Summary
Five relevant publications
Lab members & Collaborators
The gut microbiota is a complex community of billions of different microorganisms that inhabit the host’s intestine. In mammals, the gut microbiota and the host establish a strong symbiotic relationship, in which the intestine provides a favorable environment for microbes and, in return, microbes (i) contribute to nutrition of the host, by transforming nutrients that cannot be readily digested by the host into simpler compounds that the host is able to assimilate; (ii) synthetize different vitamins; (iii) are involved in the development of the host`s immune system, by having a critical role in the induction of lymphoid structures and modulation of immune cell differentiation; (iv) are essential for proper development and morphogenesis of host tissues and organs; (v) and, by a phenomenon known as colonization resistance, gut microbes serve as physical barrier, providing protection against microbial pathogens. However, external variables like medications and antibiotic treatments, dietary and feeding modifications, etc., can quickly alter the microbial composition in the gut, which consequently alters the aforementioned microbial processes that take place within the intestine.

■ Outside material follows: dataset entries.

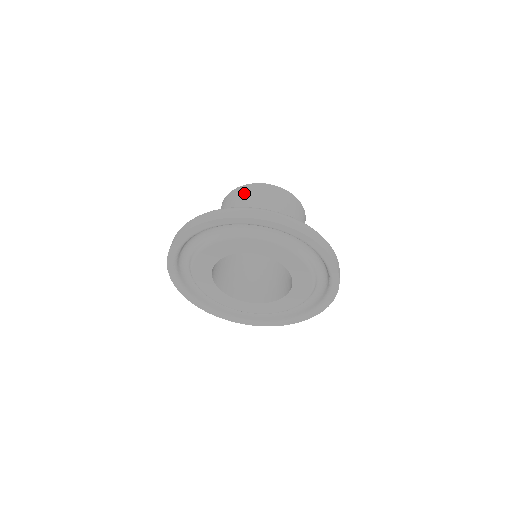
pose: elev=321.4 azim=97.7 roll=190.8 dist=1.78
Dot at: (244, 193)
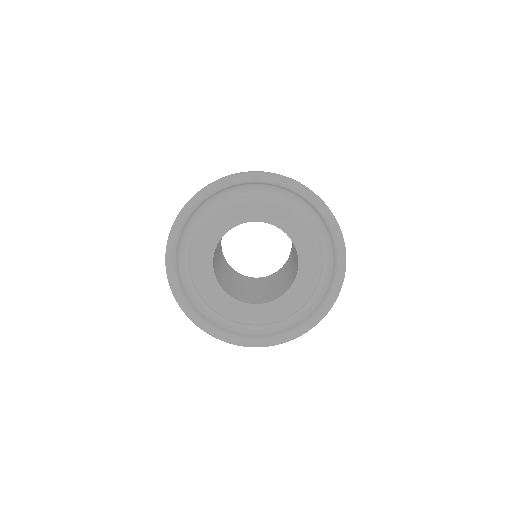
Dot at: occluded
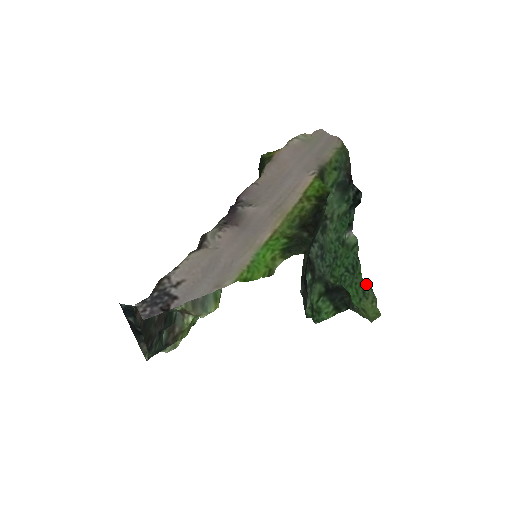
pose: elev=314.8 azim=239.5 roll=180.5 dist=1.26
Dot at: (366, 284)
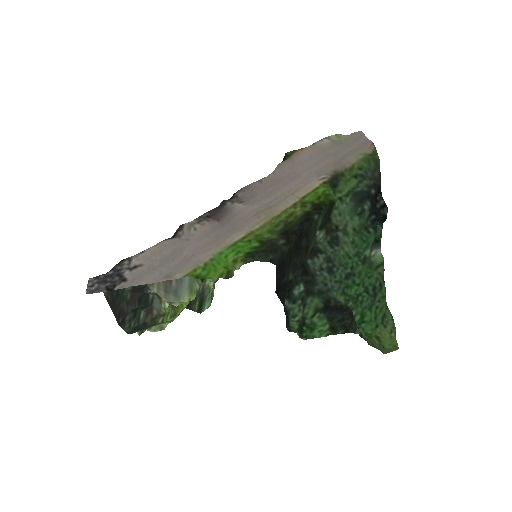
Dot at: (388, 310)
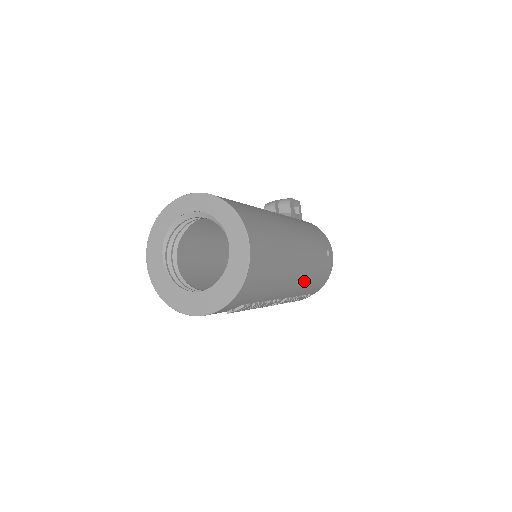
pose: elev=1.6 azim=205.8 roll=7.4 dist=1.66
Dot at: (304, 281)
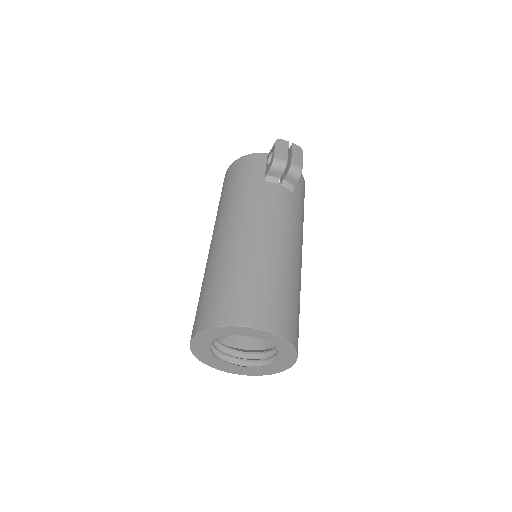
Dot at: occluded
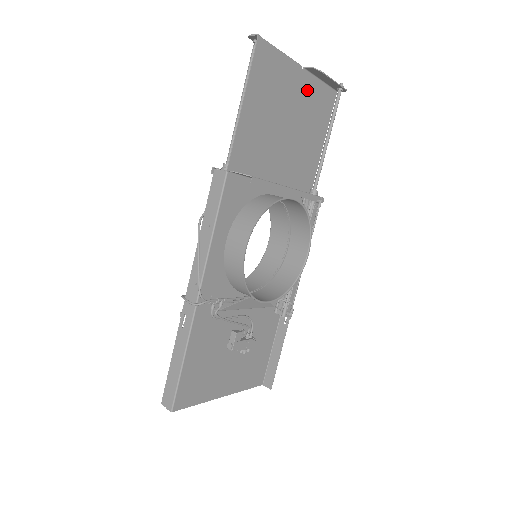
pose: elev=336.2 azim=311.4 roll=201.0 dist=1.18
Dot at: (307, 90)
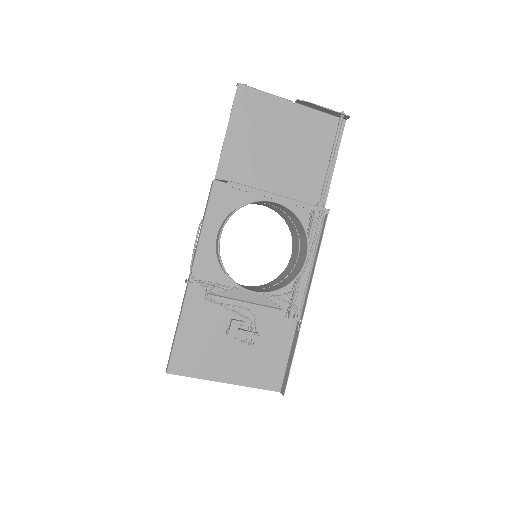
Dot at: (303, 120)
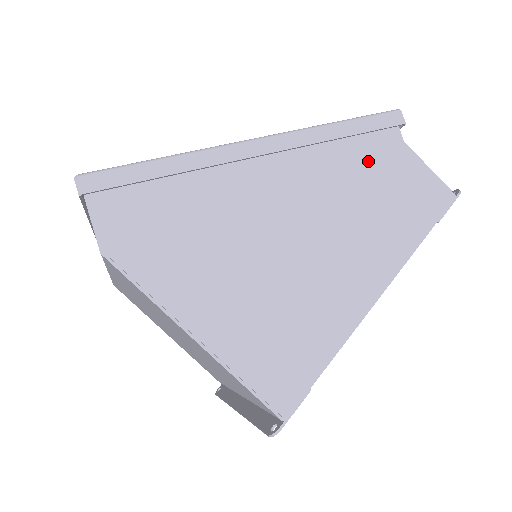
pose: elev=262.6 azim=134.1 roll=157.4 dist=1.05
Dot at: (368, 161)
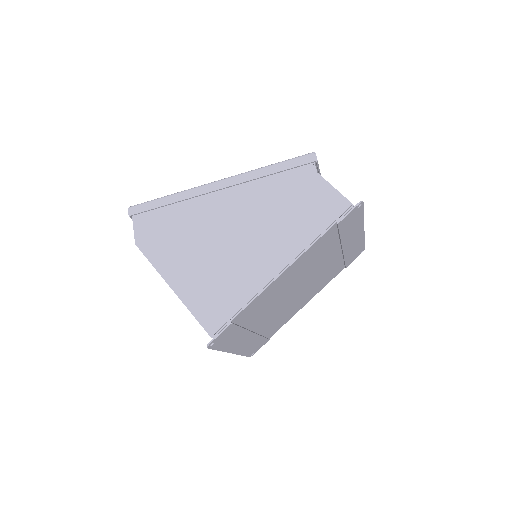
Dot at: (287, 187)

Studying the mechanisms underlying gut microbiota functions and its interaction with the host immune system is complicated due to the facts that the gut is an extremely dynamic environment, and that interactions between different microbial members, with the physiology of the host, and the interplay between them are complex. To overcome the challenge of such complexity, in the Molecular Evolution of Microbial Interactions laboratory (MolEMI Lab) we approach the study of gut microbiota functions by using experimental evolution, forward and reverse genetics and genetic engineering. We use the murine gut as a model for the mammalian gut. Previously, I was able to identify beneficial mutations that spontaneously emerged during evolutionary adaptation of anthropogenic Bacteroides thetaiotaomicron to the mouse gut and showed that nutritional perturbation leaves a genetic signature even on a single bacterial species. Now, by exploring the mutational landscape arising from multiple parallel evolutionary experiments, we aim to identify targets/mutations that appear exclusively under specific selective pressures (nutritional, environmental, host-related) and may be crucial for different processes affected by the interaction between the microbe and the host.

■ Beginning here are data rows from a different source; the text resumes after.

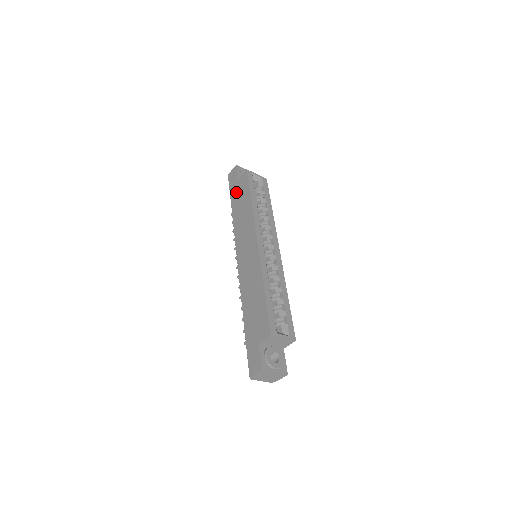
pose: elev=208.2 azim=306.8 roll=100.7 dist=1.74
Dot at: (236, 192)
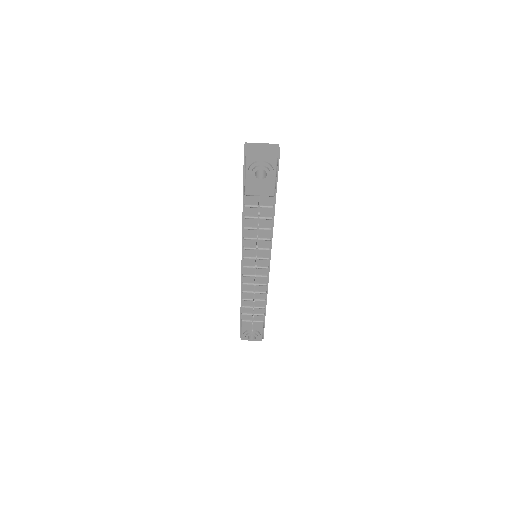
Dot at: occluded
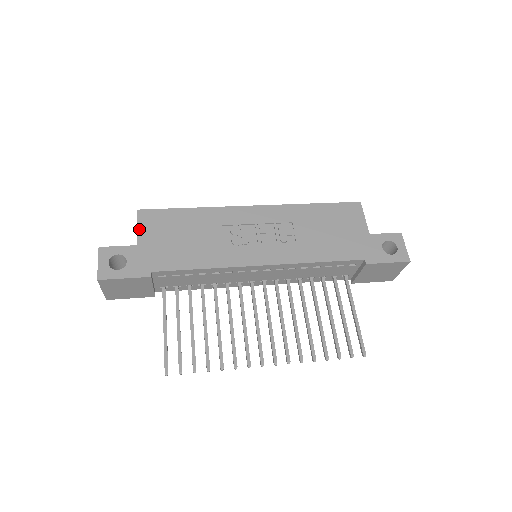
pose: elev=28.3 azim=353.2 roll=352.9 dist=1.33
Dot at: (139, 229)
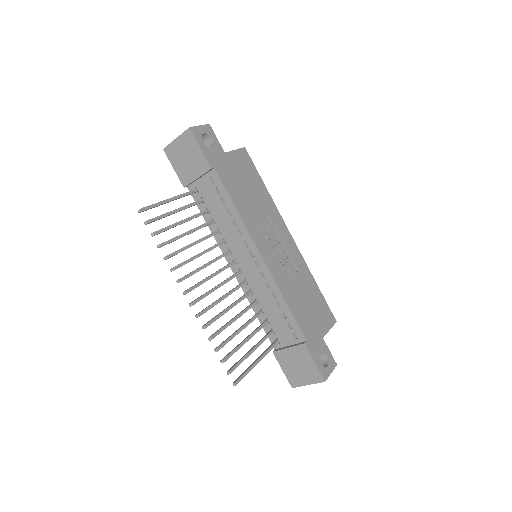
Dot at: (235, 151)
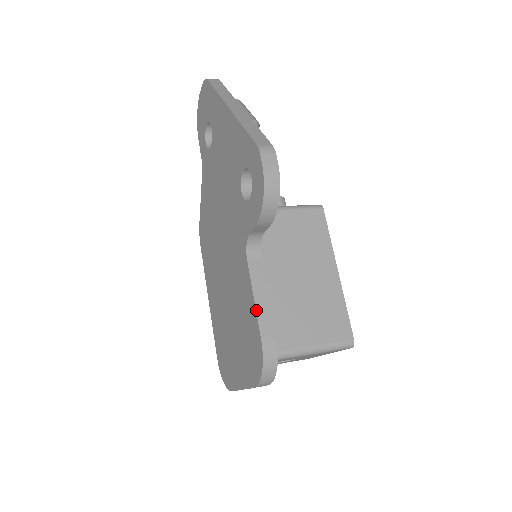
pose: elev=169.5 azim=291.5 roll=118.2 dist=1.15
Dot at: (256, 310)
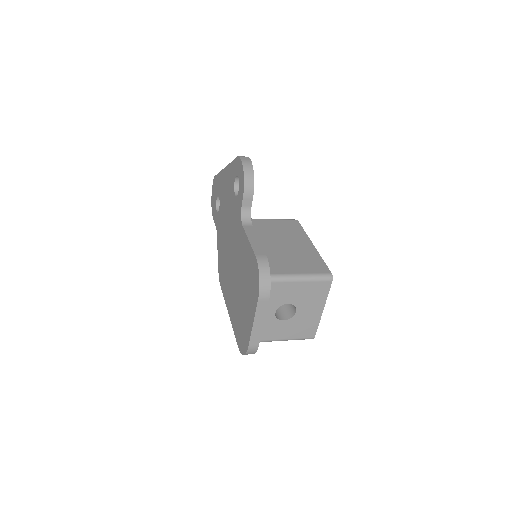
Dot at: (250, 244)
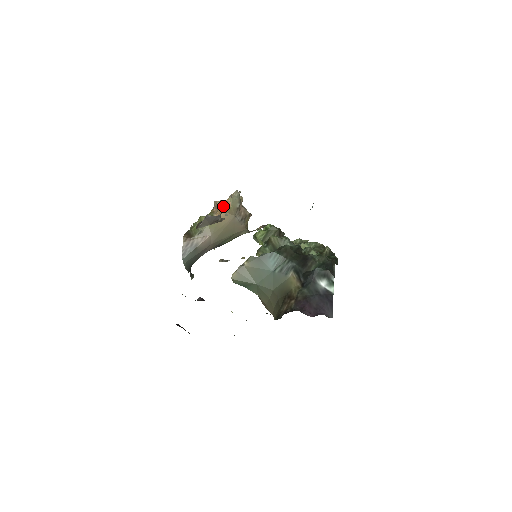
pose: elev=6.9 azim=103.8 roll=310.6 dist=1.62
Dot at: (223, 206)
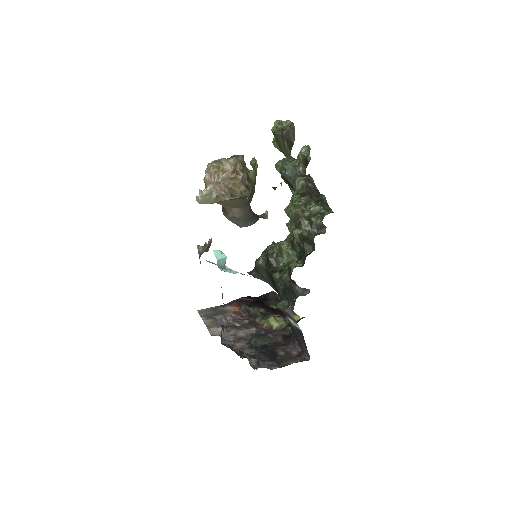
Dot at: occluded
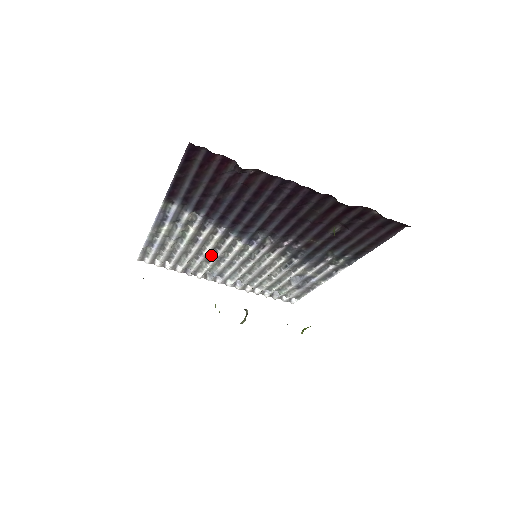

Our overall aim is to determine the mechanisms underlying genetic and functional interactions within the gut microbiota and with the host, to reveal key factors for stability and robustness of the microbiota, understand the mechanisms behind gut microbiota-immune system interactions by dissecting their coevolutionary process and, ultimately, propose novel strategies to avoid diversity loss in the microbiota and/or promote its recovery after unbalancing events.